Thursday, July 28, 2005

Vacation Days (Part I)

For me much of the pleasure derived from a vacation is negative: not having to answer email, or take or return phone calls, or open, sort and shelve books. Still, I don't leave my job behind entirely, for the simple reason that I like what I do. Who wouldn't? I read books. I get to sound off about them. And I get paid for it.
On this last vacation I managed to read about six books, write four reviews, a couple of poems, and some miscellaneous things.
But it was far from being a busman's holiday. My wife, Debbie, paints and sculpts, and when she noticed there was a gallery in Tunkhannock she wanted to go. And go we did to Lizza Fine Art Studios, which proved to be a very nice exhibition space with beautiful hardwood floors (it used to be a roller skating rink). But it had more than just paintings on the walls (by Nancy Ruch Kim, a graduate of Moore College of Art & Design and the Pennsylvania Academy of Fine Arts) and sculptures and ceramics on pedestals (the former by Douglas Leidy, the latter by Mark Chuck).
We got to talking with owner Bob Lizza and gallery director Betsy Green and learned that, thanks to Lizza Studios, little Tunkhannock, Pa., has won itself a place in the sun in the world of art.
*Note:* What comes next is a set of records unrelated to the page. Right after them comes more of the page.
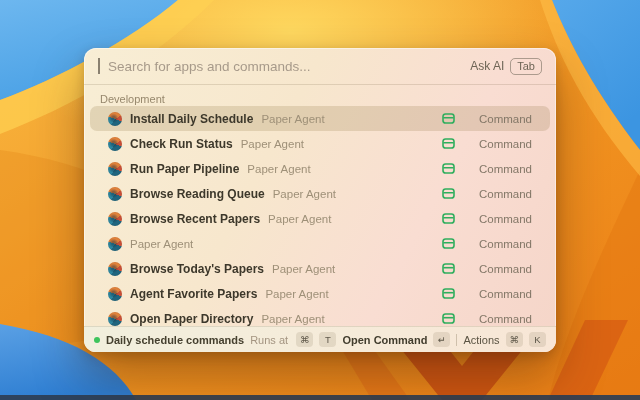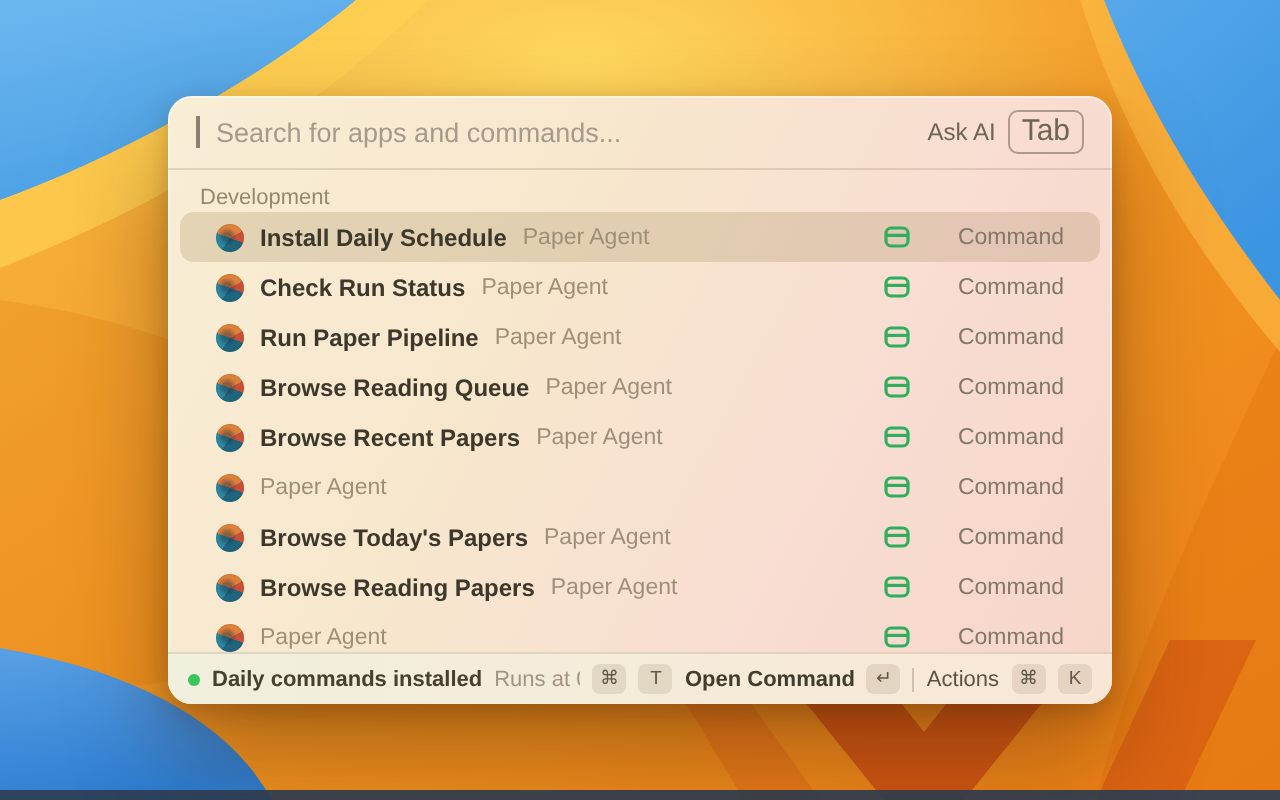--- a/index.html
+++ b/index.html
@@ -23,7 +23,7 @@
   @keyframes blink{50%{opacity:0}}
   .placeholder{flex:1;font-size:13.5px;color:#a79a8a;}
   .askai{display:flex;align-items:center;gap:6px;font-size:12px;color:#6e6556;}
-  .tab-key{font-size:15px;color:#6e6556;border:1px solid rgba(110,101,86,.55);
+  .tab-key{font-size:11px;color:#6e6556;border:1px solid rgba(110,101,86,.55);
     border-radius:5px;padding:1px 6px 2px;background:transparent;}
   .hdiv{height:1px;background:rgba(95,75,45,.16);}
   .section-label{font-size:11px;color:#97886d;padding:8px 16px 1px;}

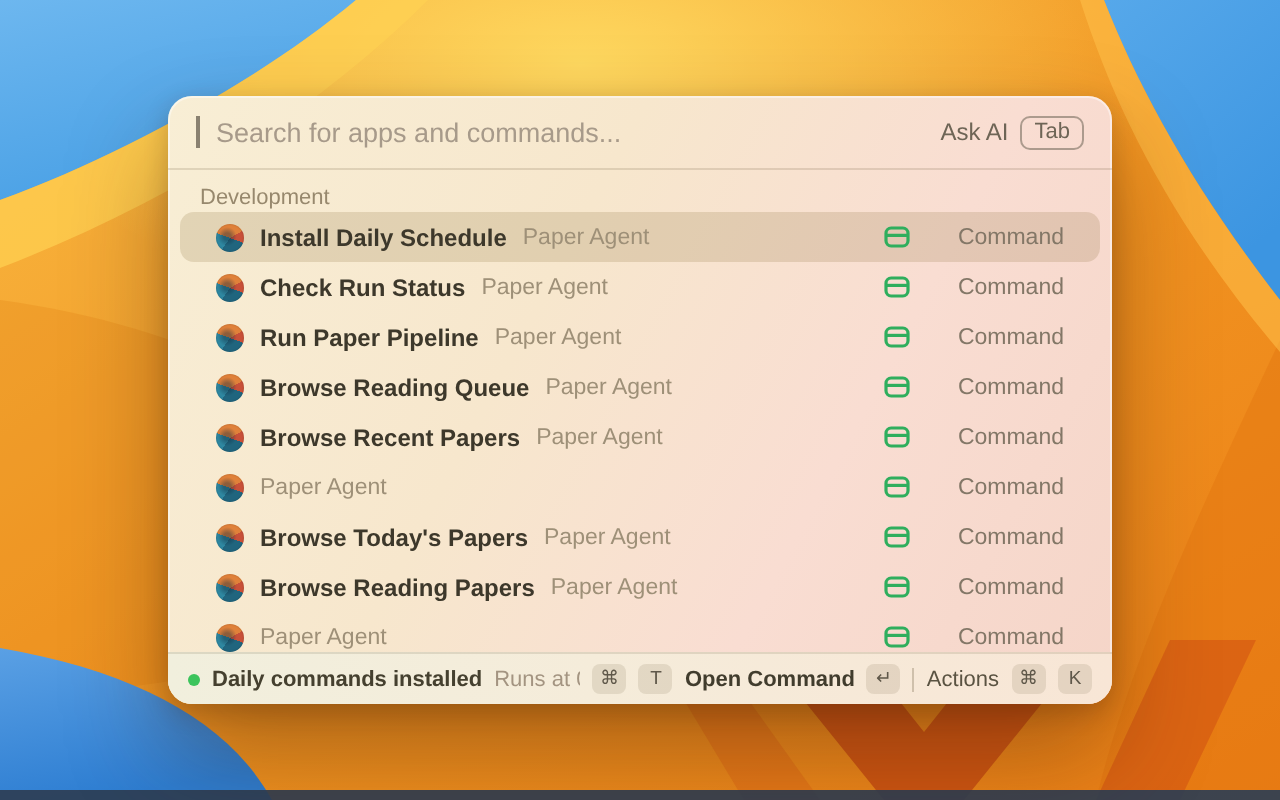--- a/index.html
+++ b/index.html
@@ -218,7 +218,7 @@
 
   <div class="row">
     <span class="app-icon"></span>
-    <span class="row-title">Browse Reading Papers</span>
+    <span class="row-title">Agent Favorite Papers</span>
     <span class="row-sub">Paper Agent</span>
     <span class="spacer"></span>
     <span class="cmd-icon">

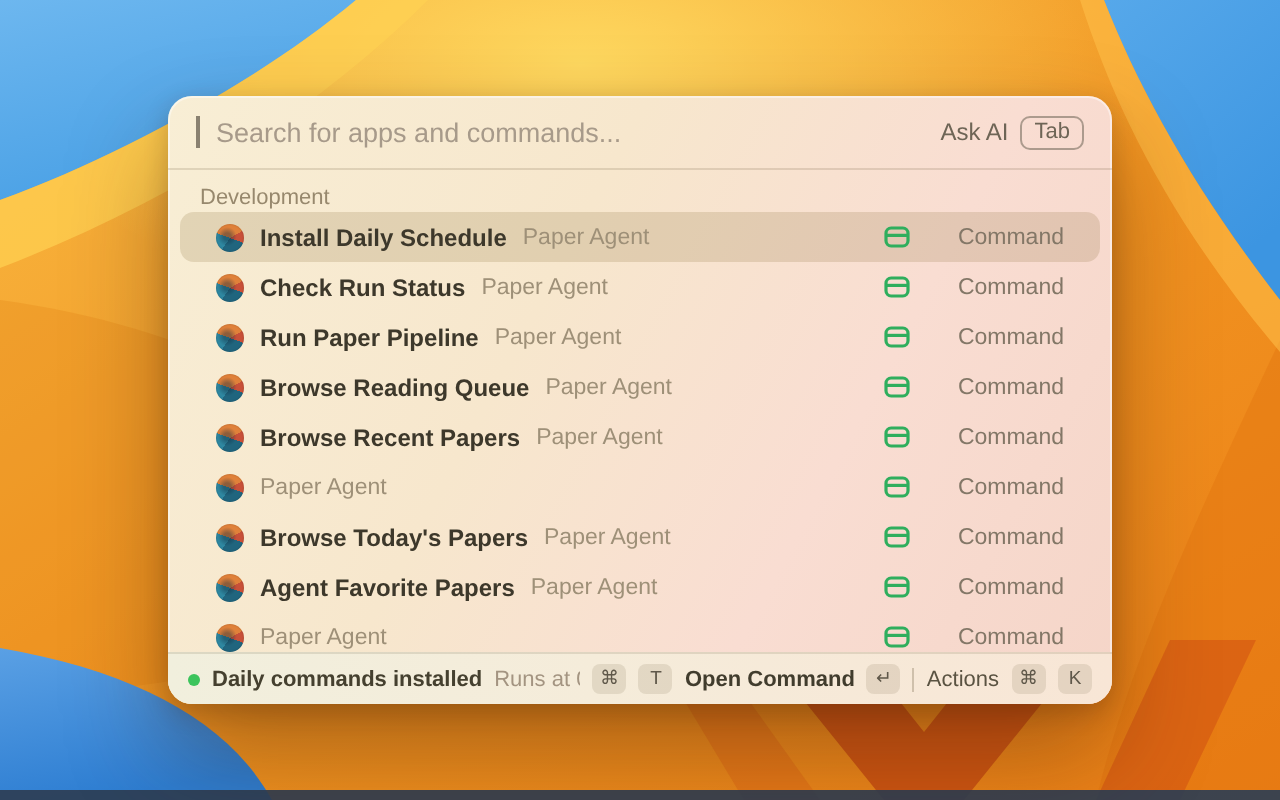--- a/index.html
+++ b/index.html
@@ -232,6 +232,7 @@
 
   <div class="row">
     <span class="app-icon"></span>
+    <span class="row-title">Open Paper Directory</span>
     <span class="row-sub">Paper Agent</span>
     <span class="spacer"></span>
     <span class="cmd-icon">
Seems that New York's mighty Metropolitan Museum of Art had a tapestry and a painting scanned there.
Also scanned there was a painting titled "La Madonna Della Luce" ("Our Lady of Light") painted by the Vatican artist of the year, Natalia Tsarkova. (The painting was commissioned by the Primavera Fine Art Foundation for Pope John Paul II and the foundation says it has been informed that it was one of the last works of art blessed by the Pontiff before his death. The painting -- which represents the Mysteries of Light the Pope added to the rosary -- will eventually hang in the Vatican, but right now it's on tour.
Why was the scanning done in Tunkhannock? Turns out Lizza Studios has one of the few Cruse CS 285 ST Scanners in the world. Which means they can make the best giclee prints imaginable. Just how good these prints are was brought home to Debbie and me when we were looking at a matted collage by Marvin Baker in the back of the studio. Betsy remarked that it was one of their showpieces and Bob suggested to Debbie that she reach over and pluck off one of the slips of paper the collage was made of. She asked him if he was sure he wanted her to do that and he assured her it was OK. Of course, when she reached over to do it, she found there was nothing to pluck: It just looked vividly two-dimensional.
And this first visit to the Lizza Studios was only the beginning of our artistic adventures in Tunkhannock.

1 comment:

  1. Wow! Who knew Tunkhannock had it going on in the art department?